Picking the right colors for your user interface elements is always a great challenge, but it is even more challenging when you develop reusable framework controls where you as a developer have no control over the look and feel of the application using them. While you might always add elements on top of the default gray background the developers embedding your controls might have more of a gothic tendency and use a black background. All of a sudden the nice colors your picked clash with the rest of the application.
To tackle this problem the best way I found while working on FlexGanttFX and FlexCalendarFX was to use semi-transparent colors. When you do the color of your UI elements will always be a mix of their own color and the background color. Your colors will become brighter if the application uses a white background and darker if it is using a black background. The contrast between your element and the background will never be strong, which makes for a smooth appearance.
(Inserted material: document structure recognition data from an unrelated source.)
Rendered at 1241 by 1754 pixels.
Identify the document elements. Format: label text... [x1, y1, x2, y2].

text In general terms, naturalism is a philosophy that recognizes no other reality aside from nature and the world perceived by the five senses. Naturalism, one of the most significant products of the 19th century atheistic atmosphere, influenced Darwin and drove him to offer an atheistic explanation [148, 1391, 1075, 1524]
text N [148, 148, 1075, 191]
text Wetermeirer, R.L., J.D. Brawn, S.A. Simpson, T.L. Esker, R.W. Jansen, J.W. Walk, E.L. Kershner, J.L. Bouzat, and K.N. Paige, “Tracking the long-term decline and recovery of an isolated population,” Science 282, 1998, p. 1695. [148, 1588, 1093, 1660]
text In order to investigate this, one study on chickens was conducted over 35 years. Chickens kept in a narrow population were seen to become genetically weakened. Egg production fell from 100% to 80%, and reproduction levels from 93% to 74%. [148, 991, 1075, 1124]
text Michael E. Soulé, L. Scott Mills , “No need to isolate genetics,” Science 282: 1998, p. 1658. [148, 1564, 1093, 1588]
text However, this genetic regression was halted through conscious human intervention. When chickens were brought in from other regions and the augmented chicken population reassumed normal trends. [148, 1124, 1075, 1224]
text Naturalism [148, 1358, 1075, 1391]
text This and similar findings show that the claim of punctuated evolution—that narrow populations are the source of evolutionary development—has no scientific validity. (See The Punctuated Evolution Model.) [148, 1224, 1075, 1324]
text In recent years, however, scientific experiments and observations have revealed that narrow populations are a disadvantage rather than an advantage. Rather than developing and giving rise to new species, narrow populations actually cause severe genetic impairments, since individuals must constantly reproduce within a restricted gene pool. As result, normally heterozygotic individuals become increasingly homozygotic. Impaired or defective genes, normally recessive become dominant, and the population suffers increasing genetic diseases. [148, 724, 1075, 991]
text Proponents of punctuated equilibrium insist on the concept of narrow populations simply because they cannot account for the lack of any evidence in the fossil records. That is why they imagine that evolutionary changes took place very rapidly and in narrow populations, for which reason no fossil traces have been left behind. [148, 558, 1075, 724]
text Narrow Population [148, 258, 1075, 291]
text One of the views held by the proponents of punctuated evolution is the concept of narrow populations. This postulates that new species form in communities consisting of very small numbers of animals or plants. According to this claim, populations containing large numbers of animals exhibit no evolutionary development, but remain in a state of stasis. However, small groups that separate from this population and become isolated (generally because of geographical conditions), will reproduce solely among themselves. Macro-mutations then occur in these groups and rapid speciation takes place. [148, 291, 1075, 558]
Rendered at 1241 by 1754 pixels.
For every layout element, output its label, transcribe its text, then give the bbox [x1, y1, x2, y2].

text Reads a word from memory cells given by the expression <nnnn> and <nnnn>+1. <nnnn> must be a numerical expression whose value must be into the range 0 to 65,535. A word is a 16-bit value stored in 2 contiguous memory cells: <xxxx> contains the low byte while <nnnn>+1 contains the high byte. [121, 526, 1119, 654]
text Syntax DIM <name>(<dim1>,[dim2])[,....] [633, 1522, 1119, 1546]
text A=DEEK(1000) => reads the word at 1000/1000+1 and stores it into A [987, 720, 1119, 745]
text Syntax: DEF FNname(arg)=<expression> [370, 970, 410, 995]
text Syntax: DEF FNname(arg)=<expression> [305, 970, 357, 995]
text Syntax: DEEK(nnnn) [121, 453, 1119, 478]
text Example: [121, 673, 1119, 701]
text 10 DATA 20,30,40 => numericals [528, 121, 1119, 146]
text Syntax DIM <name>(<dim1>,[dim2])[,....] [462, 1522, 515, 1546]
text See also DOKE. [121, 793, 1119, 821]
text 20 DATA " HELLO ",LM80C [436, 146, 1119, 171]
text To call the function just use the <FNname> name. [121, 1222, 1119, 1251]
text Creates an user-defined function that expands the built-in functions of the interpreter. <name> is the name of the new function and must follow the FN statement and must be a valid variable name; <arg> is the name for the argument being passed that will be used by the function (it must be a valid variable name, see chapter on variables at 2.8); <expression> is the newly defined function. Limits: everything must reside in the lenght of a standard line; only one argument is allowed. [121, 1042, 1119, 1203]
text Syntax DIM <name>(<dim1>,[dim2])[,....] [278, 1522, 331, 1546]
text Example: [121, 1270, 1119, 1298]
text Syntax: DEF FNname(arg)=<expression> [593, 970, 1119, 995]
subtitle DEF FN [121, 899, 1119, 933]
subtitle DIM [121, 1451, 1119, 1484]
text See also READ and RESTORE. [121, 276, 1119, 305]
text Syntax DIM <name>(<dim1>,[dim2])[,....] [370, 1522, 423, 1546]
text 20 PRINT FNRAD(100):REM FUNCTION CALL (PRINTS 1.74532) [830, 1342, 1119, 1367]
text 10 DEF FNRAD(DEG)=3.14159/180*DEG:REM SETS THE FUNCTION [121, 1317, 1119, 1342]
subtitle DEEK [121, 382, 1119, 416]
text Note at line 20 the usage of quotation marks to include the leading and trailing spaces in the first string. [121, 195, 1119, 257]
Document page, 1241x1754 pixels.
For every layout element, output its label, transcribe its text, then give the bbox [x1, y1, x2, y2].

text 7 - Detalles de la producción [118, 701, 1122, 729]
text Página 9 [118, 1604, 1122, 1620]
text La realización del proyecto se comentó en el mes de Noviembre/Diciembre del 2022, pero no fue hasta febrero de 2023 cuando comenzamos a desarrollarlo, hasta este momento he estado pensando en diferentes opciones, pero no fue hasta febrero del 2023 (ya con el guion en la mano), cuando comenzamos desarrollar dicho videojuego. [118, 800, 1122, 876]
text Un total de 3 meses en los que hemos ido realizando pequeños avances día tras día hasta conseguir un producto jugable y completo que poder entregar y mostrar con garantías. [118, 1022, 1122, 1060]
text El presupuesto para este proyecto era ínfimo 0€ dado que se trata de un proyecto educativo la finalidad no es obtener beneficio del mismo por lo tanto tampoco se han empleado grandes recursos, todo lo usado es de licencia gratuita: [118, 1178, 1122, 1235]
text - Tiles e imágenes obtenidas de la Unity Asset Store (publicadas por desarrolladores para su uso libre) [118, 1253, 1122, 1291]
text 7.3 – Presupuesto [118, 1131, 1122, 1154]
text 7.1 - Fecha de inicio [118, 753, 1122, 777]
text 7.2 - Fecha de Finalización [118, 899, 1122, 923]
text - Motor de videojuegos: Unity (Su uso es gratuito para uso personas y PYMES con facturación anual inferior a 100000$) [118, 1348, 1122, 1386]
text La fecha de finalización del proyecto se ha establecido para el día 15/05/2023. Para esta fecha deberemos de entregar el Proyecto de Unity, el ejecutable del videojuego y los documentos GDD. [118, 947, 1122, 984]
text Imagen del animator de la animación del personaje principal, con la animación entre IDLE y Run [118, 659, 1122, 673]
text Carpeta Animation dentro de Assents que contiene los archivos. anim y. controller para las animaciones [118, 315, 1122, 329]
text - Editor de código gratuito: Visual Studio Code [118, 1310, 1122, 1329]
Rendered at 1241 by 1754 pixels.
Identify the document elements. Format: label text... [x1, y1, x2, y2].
The following screenshots were taken from FlexCalendarFX (work-in-progress).
Same UI now with a darker background. You might not see it at first, but the green and blue are actually different between these two screenshots. These are very subtle differences, but they make a big difference in the overall impression of your application.
In JavaFX you can define colors in CSS with an alpha channel value smaller than 1 to achieve transparency:
.my-style { -fx-background-color: rgba(255, 255, 255, .7); // transparent white }
Using opacity also has the nice side-effect that you can still distinguish different elements even when they overlap each other.
[…] notice that the base color is using transparency as described in my previous blog about transparent colors. The other background colors in this CSS fragment are all derived from the base color. They are […]
I feel exactly like you regarding transparency, or translucency as some like to call it. One should however know that if a transparent shape is printed, some printer drivers will revert to pixel based printing.
This will make the output slightly pixelated but more importantly the spool file will be HUGE. A print that take 10s without transparency might take three minutes if there’s a single print command with transparency.
This happens for some printers, mostly more expensive ones (my experience) for some reason… At least this was the case for Swing though I don’t think it’s Swing’s fault and it’s probably more a diver simplification.
So, just a heads up that one might need a backup color palette if the calendar will be printed.